Парень этот был из семьи рабочего (автослесаря), кончил вечерний вуз и не слишком грамотно писал по-испански. В жюри, которое обсуждало его диссертацию, был итальянский профессор, специалист по полимерам. Он стал рьяно возражать против присуждения степени. Во-первых, говорит, методы очень просты (для большого количества проб применялись стандартные анализы, которые как раз и делали техники с сахарного завода — для целей работы этого было достаточно). Во-вторых, много орфографических ошибок. Стандарты научности, стандарты научности, нельзя снижать уровень… Я рассвирепел, как редко со мной бывало в жизни. Ах ты, думаю, гад. А еще левый экстремист! Сцепились мы, да в присутствии всего ученого совета (обсуждение шло в отдельном зале, куда совет “удалился на совещание”). Почти час спорили, доходя взаимных политических оскорблений. Всем видно, что работа выдающаяся — а он ни в какую (члены жюри имели право вето). При этом актовый зал был полный — это была первая серия защит. И все там притихли, недоумевают — что же там происходит, в совещательной комнате. Я его все-таки переспорил, да еще предупредил ученый совет — будете таким критериям следовать, загубите свою национальную науку.

Наблюдая эту работу, да и некоторых других и старых, и молодых кубинских исследователей, я подумал, что и у них распространен тот стиль научного мышления, который я про себя называл «русским». Он, правда, и у западных ученых встречается, но как что-то редкое, особенное. А у русских часто, иначе бы ничего не вышло, просто средств бы не хватило на тот объем работы, который русская (и особенно советская) наука сделала. Суть этого стиля я бы выразил так: склонность делать широкие обобщения при большой нехватке эмпирического материала. Не всегда, конечно, это плодотворно, много бывает неудачных «фантазий» и «бредовых идей», но ум тренируется — и удачные работы с лихвой окупают неудачи коллег.

Поработав на Кубе, я стал думать, что этот стиль возникает там, где ученый не слишком скован идеологическими догмами «научной метрополии». То есть, он знает эти догмы, уважает их, но находится на периферии мирового научного сообщества и может не бояться его тяжелой руки. Русские были в таком положении и, похоже, кубинцы тоже. А срочные проблемы решать было надо, и кураж для этого был.
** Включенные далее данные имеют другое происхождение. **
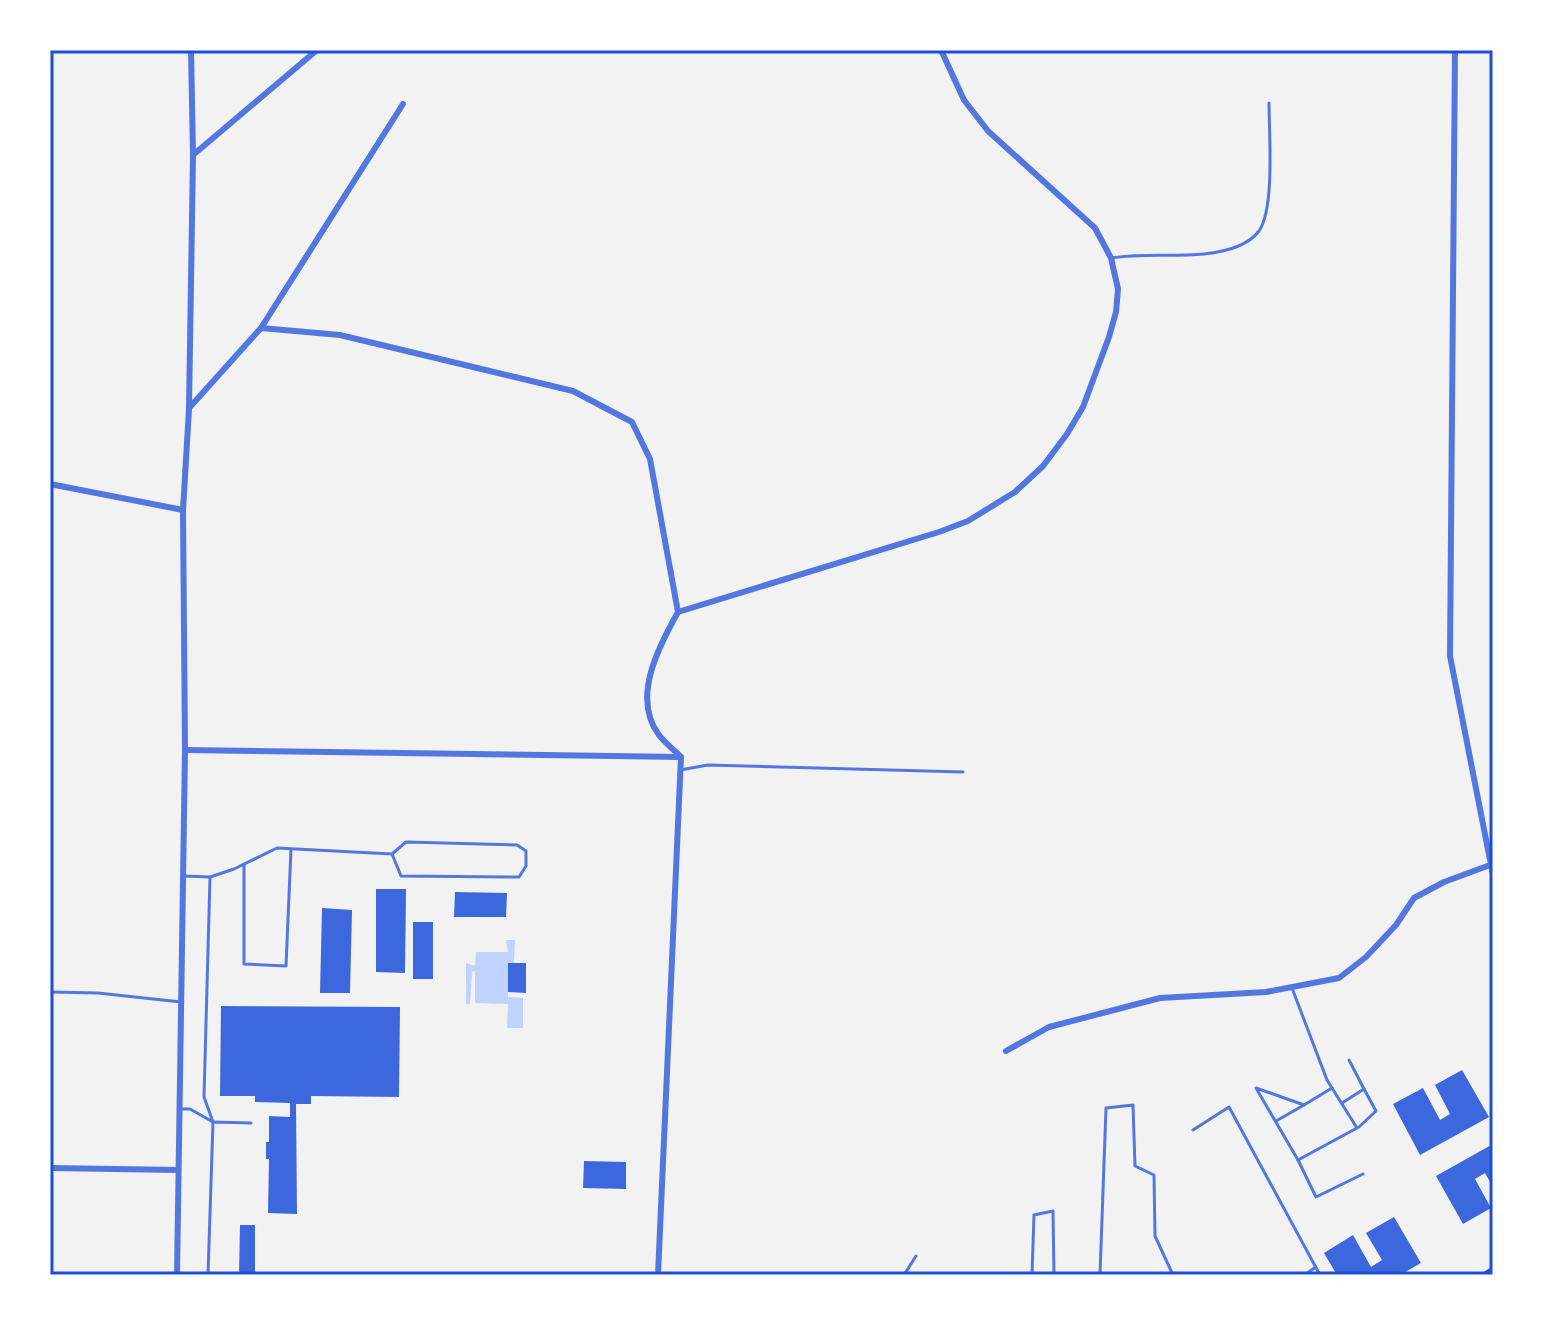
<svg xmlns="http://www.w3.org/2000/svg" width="1543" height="1325" viewBox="0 0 1543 1325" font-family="Quicksand,sans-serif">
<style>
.water{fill:#bfd3fe}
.building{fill:#3d67dc}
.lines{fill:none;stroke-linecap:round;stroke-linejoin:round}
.service{stroke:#5277de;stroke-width:3}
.minor{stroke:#5277de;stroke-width:6}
.primary{stroke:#1d4ed8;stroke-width:10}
.neatline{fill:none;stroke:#1d4ed8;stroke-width:3}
</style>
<rect width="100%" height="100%" fill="#f2f2f2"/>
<!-- water -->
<polygon class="water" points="506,940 515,940 514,963 508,963 508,997 523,998 523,1028 507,1028 508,1004 475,1003 475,971 472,972 470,1004 466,1004 466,963 475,966 476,952 508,952"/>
<!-- building -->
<g class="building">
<polygon points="376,889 406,889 405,973 376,972"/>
<polygon points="455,892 507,893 506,917 454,917"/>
<polygon points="322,908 352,910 350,993 320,993"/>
<rect x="413" y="922" width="20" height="57"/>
<polygon points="508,963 526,963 526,993 508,992"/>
<polygon points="221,1006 400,1007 399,1097 311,1096 311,1104 296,1104 297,1214 268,1213 269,1159 266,1159 266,1142 269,1142 269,1116 290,1117 290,1103 255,1102 255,1096 220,1096"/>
<polygon points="1462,1070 1489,1117 1420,1155 1393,1104 1423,1088 1440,1120 1450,1114 1435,1085"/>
<polygon points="1493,1144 1493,1187 1485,1173 1475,1179 1491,1208 1463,1224 1436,1176"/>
<polygon points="584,1161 626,1162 626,1189 583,1188"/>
<polygon points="1394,1217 1421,1263 1400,1275 1337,1275 1324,1253 1353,1235 1371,1267 1382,1260 1366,1233"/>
<polygon points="240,1225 255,1225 255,1275 239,1275"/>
</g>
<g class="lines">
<!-- service -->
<g class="service">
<path d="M 1111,258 C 1142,253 1173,257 1204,254 C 1223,252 1247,247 1259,231 C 1275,208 1269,133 1269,103"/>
<polyline points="680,770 708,765 963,772"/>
<polyline points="244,864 244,964 286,966 291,849"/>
<polyline points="183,876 210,877 234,869 277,848 392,854 406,842 517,845 526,851 526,866 519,877 401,876 392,854"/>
<polyline points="210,877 204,1097 213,1122"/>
<polyline points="1292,988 1327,1080 1357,1128 1298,1160 1316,1197 1363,1174"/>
<polyline points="50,992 98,993 181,1002"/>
<polyline points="1342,1103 1364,1089 1349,1060"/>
<polyline points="180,1109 190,1109 213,1122"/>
<polyline points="1276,1121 1304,1105"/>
<polyline points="1359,1127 1376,1111 1364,1089"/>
<polyline points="1193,1130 1229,1107 1320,1275"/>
<polyline points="1298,1160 1256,1088 1304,1105 1332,1088"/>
<polyline points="208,1275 213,1122 251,1123"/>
<polyline points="904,1275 916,1256"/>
<polyline points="1032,1275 1034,1215 1053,1211 1054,1275"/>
<polyline points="1100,1275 1106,1108 1133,1105 1135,1166 1154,1175 1155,1236 1173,1275"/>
<polyline points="1304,1275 1316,1267"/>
</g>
<!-- minor -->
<g class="minor">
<polyline points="1455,50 1450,656 1493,875"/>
<polyline points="193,155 317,50"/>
<polyline points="261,328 403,104"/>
<polyline points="190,407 261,328 340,335 573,391 632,422 650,459 678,612"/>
<polyline points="50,484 183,510"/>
<polyline points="185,750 681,757"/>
<polyline points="1006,1051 1049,1027 1160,998 1266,992 1339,978 1366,957 1396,925 1414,898 1444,882 1490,865"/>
<polyline points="50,1168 178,1170"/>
<polyline points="177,1275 185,750 183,510 189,409 193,155 191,50"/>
<path d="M 658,1275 L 681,757 C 674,750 665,743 659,735 C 631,698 659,646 678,612 L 939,532 L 968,521 L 1015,492 L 1043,466 L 1067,434 L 1083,407 L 1109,337 L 1116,312 L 1118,289 L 1111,258 L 1095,228 L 988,131 L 964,100 L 941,50"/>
</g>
<!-- primary -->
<polyline class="primary" points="1488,1275 1493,1272"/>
</g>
<!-- border -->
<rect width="1543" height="1325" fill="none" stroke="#ffffff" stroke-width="104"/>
<rect x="52" y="52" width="1439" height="1221" class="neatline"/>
</svg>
Кроме того, для работы в таком ключе нужно иметь «свободу» выходить, на этапе рождения идей, за рамки того рационализма, который, конечно, необходим ученому, но может и слишком его дисциплинировать. Про русский ум давно было сказано:

Он трезво судит о земле,

В мистической купаясь мгле.

В очень большой степени то же самое можно сказать и про кубинцев. Образы, которыми они мыслят, часто парадоксальны (может, сказывается влияние африканской культуры). Мне до Кубы казалось невозможным увидеть Кафку, воплощенного в массовой культуре, а там это бросается в глаза — и в литературе, и в обыденном разговоре. Эта общая способность вывернуть проблему наизнанку и увидеть ее с неожиданной стороны, незащищенной от исследователя, счастливым образом была не задушена в новой научной молодежи, а развита.

У кубинцев, с которыми я общался, было сильно выражено такое свойство. Они были способны на вдохновение, когда мысль работает в каком-то ином измерении, ты входишь в транс. В лаборатории это хорошо видно — но и на поле, на празднике. И в то же время это — вспышки на фоне постоянной глубокой грусти, постоянного размышления о чем-то не вполне земном. Как будто тоска по Испании (и по Африке) навсегда отложилась в характере под действием этого тропического солнца, которое останавливает время.

Как-то в журнале «Курьер ЮНЕСКО» была большая фотография, получившая какой-то главный приз. Называлась она "Размышление" (Meditaciуn), и снято было на ней лицо кубинского крестьянина, присевшего на поле. Я удивился, как мог фотограф ухватить суть того явления, что я и словами-то никак не могу выразить. Вот на этом и поднялась кубинская наука, как только революция создала для этого социальные и экономические условия. Надеюсь, переживет она нынешние трудные времена, как и русская. Надеюсь, но не уверен.